_AIM OF THE EXERCISE_
Copy every line below. Do not alter any of them.

(Records from a data source)
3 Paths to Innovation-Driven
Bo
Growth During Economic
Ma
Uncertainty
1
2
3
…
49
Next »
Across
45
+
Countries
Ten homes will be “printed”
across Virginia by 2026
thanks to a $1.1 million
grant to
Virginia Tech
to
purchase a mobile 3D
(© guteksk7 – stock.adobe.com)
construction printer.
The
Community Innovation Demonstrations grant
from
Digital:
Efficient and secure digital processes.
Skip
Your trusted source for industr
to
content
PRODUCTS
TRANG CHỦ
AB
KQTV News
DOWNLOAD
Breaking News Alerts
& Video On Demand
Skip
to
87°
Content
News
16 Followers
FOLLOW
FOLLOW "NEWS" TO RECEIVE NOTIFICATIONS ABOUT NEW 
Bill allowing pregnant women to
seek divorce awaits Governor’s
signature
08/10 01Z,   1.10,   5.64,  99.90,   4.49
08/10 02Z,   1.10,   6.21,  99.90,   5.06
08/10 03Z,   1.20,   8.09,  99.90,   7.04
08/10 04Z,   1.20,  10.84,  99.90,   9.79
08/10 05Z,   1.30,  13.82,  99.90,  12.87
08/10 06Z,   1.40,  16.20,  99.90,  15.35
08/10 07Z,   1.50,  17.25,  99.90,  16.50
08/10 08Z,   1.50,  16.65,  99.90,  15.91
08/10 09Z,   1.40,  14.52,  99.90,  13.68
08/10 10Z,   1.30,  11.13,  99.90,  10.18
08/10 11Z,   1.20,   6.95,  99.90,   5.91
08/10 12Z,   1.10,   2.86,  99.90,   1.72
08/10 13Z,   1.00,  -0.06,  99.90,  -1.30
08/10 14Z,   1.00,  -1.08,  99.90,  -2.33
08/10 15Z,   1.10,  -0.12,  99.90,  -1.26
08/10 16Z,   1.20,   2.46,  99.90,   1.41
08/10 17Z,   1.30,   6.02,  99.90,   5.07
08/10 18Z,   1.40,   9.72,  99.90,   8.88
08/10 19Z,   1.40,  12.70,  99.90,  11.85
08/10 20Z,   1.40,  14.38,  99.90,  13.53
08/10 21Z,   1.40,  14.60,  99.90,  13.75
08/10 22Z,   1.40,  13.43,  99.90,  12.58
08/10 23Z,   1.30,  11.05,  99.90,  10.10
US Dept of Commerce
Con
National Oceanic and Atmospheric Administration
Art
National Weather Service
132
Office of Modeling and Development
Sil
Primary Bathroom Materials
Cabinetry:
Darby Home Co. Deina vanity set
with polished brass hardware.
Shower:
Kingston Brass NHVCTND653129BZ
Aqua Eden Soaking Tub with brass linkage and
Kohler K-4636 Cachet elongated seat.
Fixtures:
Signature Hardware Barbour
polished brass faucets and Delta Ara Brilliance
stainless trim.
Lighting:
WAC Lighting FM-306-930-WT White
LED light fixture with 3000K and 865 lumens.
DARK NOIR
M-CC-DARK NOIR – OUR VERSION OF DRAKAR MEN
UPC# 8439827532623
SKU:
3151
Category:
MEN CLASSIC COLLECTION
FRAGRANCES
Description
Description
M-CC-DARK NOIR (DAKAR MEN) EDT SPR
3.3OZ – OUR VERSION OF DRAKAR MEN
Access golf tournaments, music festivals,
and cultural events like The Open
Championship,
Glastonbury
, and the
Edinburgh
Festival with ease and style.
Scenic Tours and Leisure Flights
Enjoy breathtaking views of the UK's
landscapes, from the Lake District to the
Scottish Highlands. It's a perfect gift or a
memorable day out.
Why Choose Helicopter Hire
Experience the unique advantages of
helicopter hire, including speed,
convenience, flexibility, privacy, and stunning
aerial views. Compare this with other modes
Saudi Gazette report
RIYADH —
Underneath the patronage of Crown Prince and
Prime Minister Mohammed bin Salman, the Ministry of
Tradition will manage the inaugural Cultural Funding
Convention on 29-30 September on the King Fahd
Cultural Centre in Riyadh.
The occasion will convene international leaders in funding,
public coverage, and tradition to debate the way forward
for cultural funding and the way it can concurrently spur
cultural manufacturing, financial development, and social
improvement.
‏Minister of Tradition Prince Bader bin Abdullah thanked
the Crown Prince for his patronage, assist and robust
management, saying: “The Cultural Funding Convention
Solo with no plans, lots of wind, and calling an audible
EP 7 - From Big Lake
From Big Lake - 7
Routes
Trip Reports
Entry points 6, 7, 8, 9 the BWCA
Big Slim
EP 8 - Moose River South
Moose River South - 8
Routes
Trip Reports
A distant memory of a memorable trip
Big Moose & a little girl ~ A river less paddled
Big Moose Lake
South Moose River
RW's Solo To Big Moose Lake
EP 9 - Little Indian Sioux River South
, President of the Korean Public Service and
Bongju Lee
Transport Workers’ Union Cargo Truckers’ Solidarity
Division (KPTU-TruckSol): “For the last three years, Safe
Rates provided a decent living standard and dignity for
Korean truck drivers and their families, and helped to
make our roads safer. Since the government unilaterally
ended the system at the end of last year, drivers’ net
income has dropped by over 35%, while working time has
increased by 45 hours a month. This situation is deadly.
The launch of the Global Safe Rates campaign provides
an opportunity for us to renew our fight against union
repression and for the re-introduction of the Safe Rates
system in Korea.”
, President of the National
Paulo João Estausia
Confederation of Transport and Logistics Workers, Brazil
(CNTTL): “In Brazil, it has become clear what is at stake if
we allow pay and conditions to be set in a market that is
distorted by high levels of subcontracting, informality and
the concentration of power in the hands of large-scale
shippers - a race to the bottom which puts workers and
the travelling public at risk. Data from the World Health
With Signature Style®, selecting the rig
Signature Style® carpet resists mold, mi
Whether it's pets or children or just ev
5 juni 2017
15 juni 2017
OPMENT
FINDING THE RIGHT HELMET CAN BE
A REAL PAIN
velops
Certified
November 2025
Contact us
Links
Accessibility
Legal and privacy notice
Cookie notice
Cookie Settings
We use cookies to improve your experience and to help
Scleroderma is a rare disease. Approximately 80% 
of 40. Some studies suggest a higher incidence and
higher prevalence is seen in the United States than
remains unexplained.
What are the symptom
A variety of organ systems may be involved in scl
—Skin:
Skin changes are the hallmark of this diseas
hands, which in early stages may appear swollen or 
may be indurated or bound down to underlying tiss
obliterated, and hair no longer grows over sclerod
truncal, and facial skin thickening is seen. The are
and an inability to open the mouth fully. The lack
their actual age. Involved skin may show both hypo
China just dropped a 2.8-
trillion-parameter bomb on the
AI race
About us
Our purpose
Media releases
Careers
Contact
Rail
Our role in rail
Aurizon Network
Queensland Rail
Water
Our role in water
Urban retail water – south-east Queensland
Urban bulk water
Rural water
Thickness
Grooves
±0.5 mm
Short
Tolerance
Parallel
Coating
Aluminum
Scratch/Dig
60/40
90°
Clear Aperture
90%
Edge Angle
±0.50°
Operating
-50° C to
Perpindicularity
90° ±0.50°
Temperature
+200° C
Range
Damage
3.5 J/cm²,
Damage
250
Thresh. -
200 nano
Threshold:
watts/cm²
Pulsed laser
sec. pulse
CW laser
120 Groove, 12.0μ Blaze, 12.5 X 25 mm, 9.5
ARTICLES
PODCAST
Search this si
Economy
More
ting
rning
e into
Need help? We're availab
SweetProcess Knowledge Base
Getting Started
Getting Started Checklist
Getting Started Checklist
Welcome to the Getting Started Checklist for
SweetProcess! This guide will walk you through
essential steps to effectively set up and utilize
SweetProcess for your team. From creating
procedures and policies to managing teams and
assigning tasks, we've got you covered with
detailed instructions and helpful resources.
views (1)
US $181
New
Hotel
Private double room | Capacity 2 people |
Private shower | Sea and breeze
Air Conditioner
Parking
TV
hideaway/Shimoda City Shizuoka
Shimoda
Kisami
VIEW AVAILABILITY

_OUTPUT BELOW_
3 Paths to Innovation-Driven
Bo
Growth During Economic
Ma
Uncertainty
1
2
3
…
49
Next »
Across
45
+
Countries
Ten homes will be “printed”
across Virginia by 2026
thanks to a $1.1 million
grant to
Virginia Tech
to
purchase a mobile 3D
(© guteksk7 – stock.adobe.com)
construction printer.
The
Community Innovation Demonstrations grant
from
Digital:
Efficient and secure digital processes.
Skip
Your trusted source for industr
to
content
PRODUCTS
TRANG CHỦ
AB
KQTV News
DOWNLOAD
Breaking News Alerts
& Video On Demand
Skip
to
87°
Content
News
16 Followers
FOLLOW
FOLLOW "NEWS" TO RECEIVE NOTIFICATIONS ABOUT NEW 
Bill allowing pregnant women to
seek divorce awaits Governor’s
signature
08/10 01Z,   1.10,   5.64,  99.90,   4.49
08/10 02Z,   1.10,   6.21,  99.90,   5.06
08/10 03Z,   1.20,   8.09,  99.90,   7.04
08/10 04Z,   1.20,  10.84,  99.90,   9.79
08/10 05Z,   1.30,  13.82,  99.90,  12.87
08/10 06Z,   1.40,  16.20,  99.90,  15.35
08/10 07Z,   1.50,  17.25,  99.90,  16.50
08/10 08Z,   1.50,  16.65,  99.90,  15.91
08/10 09Z,   1.40,  14.52,  99.90,  13.68
08/10 10Z,   1.30,  11.13,  99.90,  10.18
08/10 11Z,   1.20,   6.95,  99.90,   5.91
08/10 12Z,   1.10,   2.86,  99.90,   1.72
08/10 13Z,   1.00,  -0.06,  99.90,  -1.30
08/10 14Z,   1.00,  -1.08,  99.90,  -2.33
08/10 15Z,   1.10,  -0.12,  99.90,  -1.26
08/10 16Z,   1.20,   2.46,  99.90,   1.41
08/10 17Z,   1.30,   6.02,  99.90,   5.07
08/10 18Z,   1.40,   9.72,  99.90,   8.88
08/10 19Z,   1.40,  12.70,  99.90,  11.85
08/10 20Z,   1.40,  14.38,  99.90,  13.53
08/10 21Z,   1.40,  14.60,  99.90,  13.75
08/10 22Z,   1.40,  13.43,  99.90,  12.58
08/10 23Z,   1.30,  11.05,  99.90,  10.10
US Dept of Commerce
Con
National Oceanic and Atmospheric Administration
Art
National Weather Service
132
Office of Modeling and Development
Sil
Primary Bathroom Materials
Cabinetry:
Darby Home Co. Deina vanity set
with polished brass hardware.
Shower:
Kingston Brass NHVCTND653129BZ
Aqua Eden Soaking Tub with brass linkage and
Kohler K-4636 Cachet elongated seat.
Fixtures:
Signature Hardware Barbour
polished brass faucets and Delta Ara Brilliance
stainless trim.
Lighting:
WAC Lighting FM-306-930-WT White
LED light fixture with 3000K and 865 lumens.
DARK NOIR
M-CC-DARK NOIR – OUR VERSION OF DRAKAR MEN
UPC# 8439827532623
SKU:
3151
Category:
MEN CLASSIC COLLECTION
FRAGRANCES
Description
Description
M-CC-DARK NOIR (DAKAR MEN) EDT SPR
3.3OZ – OUR VERSION OF DRAKAR MEN
Access golf tournaments, music festivals,
and cultural events like The Open
Championship,
Glastonbury
, and the
Edinburgh
Festival with ease and style.
Scenic Tours and Leisure Flights
Enjoy breathtaking views of the UK's
landscapes, from the Lake District to the
Scottish Highlands. It's a perfect gift or a
memorable day out.
Why Choose Helicopter Hire
Experience the unique advantages of
helicopter hire, including speed,
convenience, flexibility, privacy, and stunning
aerial views. Compare this with other modes
Saudi Gazette report
RIYADH —
Underneath the patronage of Crown Prince and
Prime Minister Mohammed bin Salman, the Ministry of
Tradition will manage the inaugural Cultural Funding
Convention on 29-30 September on the King Fahd
Cultural Centre in Riyadh.
The occasion will convene international leaders in funding,
public coverage, and tradition to debate the way forward
for cultural funding and the way it can concurrently spur
cultural manufacturing, financial development, and social
improvement.
‏Minister of Tradition Prince Bader bin Abdullah thanked
the Crown Prince for his patronage, assist and robust
management, saying: “The Cultural Funding Convention
Solo with no plans, lots of wind, and calling an audible
EP 7 - From Big Lake
From Big Lake - 7
Routes
Trip Reports
Entry points 6, 7, 8, 9 the BWCA
Big Slim
EP 8 - Moose River South
Moose River South - 8
Routes
Trip Reports
A distant memory of a memorable trip
Big Moose & a little girl ~ A river less paddled
Big Moose Lake
South Moose River
RW's Solo To Big Moose Lake
EP 9 - Little Indian Sioux River South
, President of the Korean Public Service and
Bongju Lee
Transport Workers’ Union Cargo Truckers’ Solidarity
Division (KPTU-TruckSol): “For the last three years, Safe
Rates provided a decent living standard and dignity for
Korean truck drivers and their families, and helped to
make our roads safer. Since the government unilaterally
ended the system at the end of last year, drivers’ net
income has dropped by over 35%, while working time has
increased by 45 hours a month. This situation is deadly.
The launch of the Global Safe Rates campaign provides
an opportunity for us to renew our fight against union
repression and for the re-introduction of the Safe Rates
system in Korea.”
, President of the National
Paulo João Estausia
Confederation of Transport and Logistics Workers, Brazil
(CNTTL): “In Brazil, it has become clear what is at stake if
we allow pay and conditions to be set in a market that is
distorted by high levels of subcontracting, informality and
the concentration of power in the hands of large-scale
shippers - a race to the bottom which puts workers and
the travelling public at risk. Data from the World Health
With Signature Style®, selecting the rig
Signature Style® carpet resists mold, mi
Whether it's pets or children or just ev
5 juni 2017
15 juni 2017
OPMENT
FINDING THE RIGHT HELMET CAN BE
A REAL PAIN
velops
Certified
November 2025
Contact us
Links
Accessibility
Legal and privacy notice
Cookie notice
Cookie Settings
We use cookies to improve your experience and to help
Scleroderma is a rare disease. Approximately 80% 
of 40. Some studies suggest a higher incidence and
higher prevalence is seen in the United States than
remains unexplained.
What are the symptom
A variety of organ systems may be involved in scl
—Skin:
Skin changes are the hallmark of this diseas
hands, which in early stages may appear swollen or 
may be indurated or bound down to underlying tiss
obliterated, and hair no longer grows over sclerod
truncal, and facial skin thickening is seen. The are
and an inability to open the mouth fully. The lack
their actual age. Involved skin may show both hypo
China just dropped a 2.8-
trillion-parameter bomb on the
AI race
About us
Our purpose
Media releases
Careers
Contact
Rail
Our role in rail
Aurizon Network
Queensland Rail
Water
Our role in water
Urban retail water – south-east Queensland
Urban bulk water
Rural water
Thickness
Grooves
±0.5 mm
Short
Tolerance
Parallel
Coating
Aluminum
Scratch/Dig
60/40
90°
Clear Aperture
90%
Edge Angle
±0.50°
Operating
-50° C to
Perpindicularity
90° ±0.50°
Temperature
+200° C
Range
Damage
3.5 J/cm²,
Damage
250
Thresh. -
200 nano
Threshold:
watts/cm²
Pulsed laser
sec. pulse
CW laser
120 Groove, 12.0μ Blaze, 12.5 X 25 mm, 9.5
ARTICLES
PODCAST
Search this si
Economy
More
ting
rning
e into
Need help? We're availab
SweetProcess Knowledge Base
Getting Started
Getting Started Checklist
Getting Started Checklist
Welcome to the Getting Started Checklist for
SweetProcess! This guide will walk you through
essential steps to effectively set up and utilize
SweetProcess for your team. From creating
procedures and policies to managing teams and
assigning tasks, we've got you covered with
detailed instructions and helpful resources.
views (1)
US $181
New
Hotel
Private double room | Capacity 2 people |
Private shower | Sea and breeze
Air Conditioner
Parking
TV
hideaway/Shimoda City Shizuoka
Shimoda
Kisami
VIEW AVAILABILITY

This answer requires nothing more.